Ternary effects on the gas exchange of isotopologues of carbon dioxide

Abstract

The ternary effects of transpiration rate on the rate of assimilation of carbon dioxide through stomata, and on the calculation of the intercellular concentration of carbon dioxide, are now included in standard gas exchange studies. However, the equations for carbon isotope discrimination and for the exchange of oxygen isotopologues of carbon dioxide ignore ternary effects. Here we introduce equations to take them into account. The ternary effect is greatest when the leaf-to-air vapour mole fraction difference is greatest, and its impact is greatest on parameters derived by difference, such as the mesophyll resistance to CO 2 assimilation, r m.

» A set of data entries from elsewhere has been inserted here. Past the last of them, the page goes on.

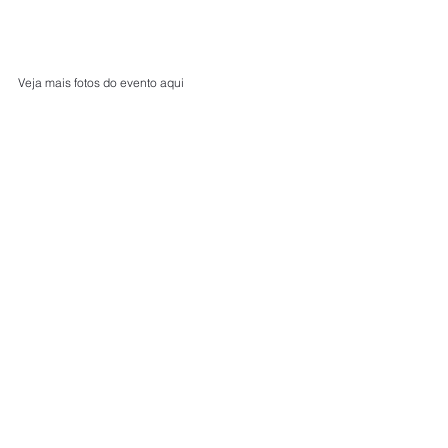
Veja mais fotos do evento aqui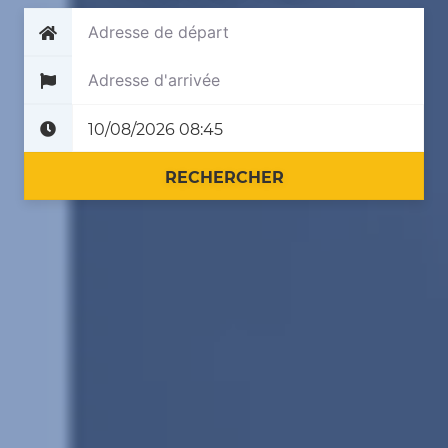
Plus tard
Maintenant
RECHERCHER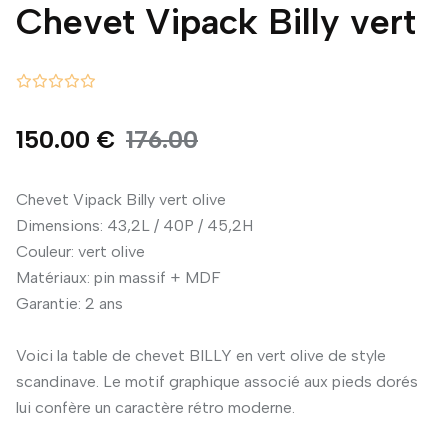
Chevet Vipack Billy vert
150.00 €
176.00
Chevet Vipack Billy vert olive
Dimensions: 43,2L / 40P / 45,2H
Couleur: vert olive
Matériaux: pin massif + MDF
Garantie: 2 ans
Voici la table de chevet BILLY en vert olive de style
scandinave. Le motif graphique associé aux pieds dorés
lui confère un caractère rétro moderne.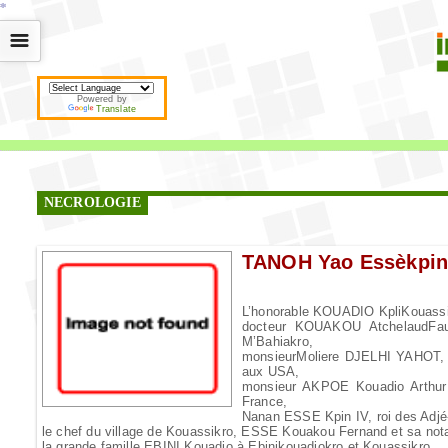
*
*
*
*
*
*
*
*
*
*
*
*
*
*
*
*
*
*
*
*
*
*
*
*
*
*
*
*
*
*
*
*
*
*
*
*
☰
Powered by
Translate
NECROLOGIE
TANOH Yao Essèkpin
L’honorable KOUADIO KpliKouassi
docteur KOUAKOU AtchelaudFa
M’Bahiakro,
monsieurMoliere DJELHI YAHOT, In
aux USA,
monsieur AKPOE Kouadio Arthur 
France,
Nanan ESSE Kpin IV, roi des Adjé
le chef du village de Kouassikro, ESSE Kouakou Fernand et sa notab
la grande famille EBINI Kouadio à Ebinikouadiokro et Kouassikro,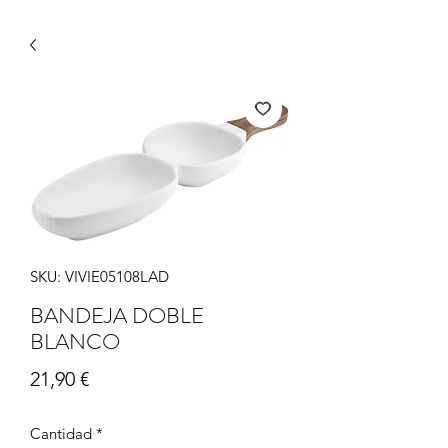
SKU: VIVIE05108LAD
BANDEJA DOBLE
BLANCO
Precio
21,90 €
Cantidad
*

We show that the mesophyll resistance to CO 2 assimilation has been underestimated in the past. The impact is also large when there is a large difference in isotopic composition between the CO 2 inside the leaf and that in the air. We show that this partially reconciles estimates of the oxygen isotopic composition of CO 2 in the chloroplast and mitochondria in the light and in the dark, with values close to equilibrium with the estimated oxygen isotopic composition of water at the sites of evaporation within the leaf. The manuscript describes corrections to standard equations for carbon and oxygen isotope discrimination (in CO2) that take into account ternary corrections that are already made to standard gas exchange equations. We show that when the corrections are applied to gas exchange of water and light CO2, but not to the heavy isotopologues of CO2, errors arise. These errors are often small but can be large when the leaf-to-air vapour pressure difference is large, and when the isotopic composition of CO2 inside the leaf is quite different from that in the air. This substantially reconciles apparent differences between estimates of the oxygen isotope composition of CO2 in leaves in the dark and in the light. The ternary correction increases the calculated mesophyll resistance to CO2 transfer. Its magnitude also means that values of fractionation factors for photorespiration and day respiration probably need to be reassessed. © 2012 Blackwell Publishing Ltd.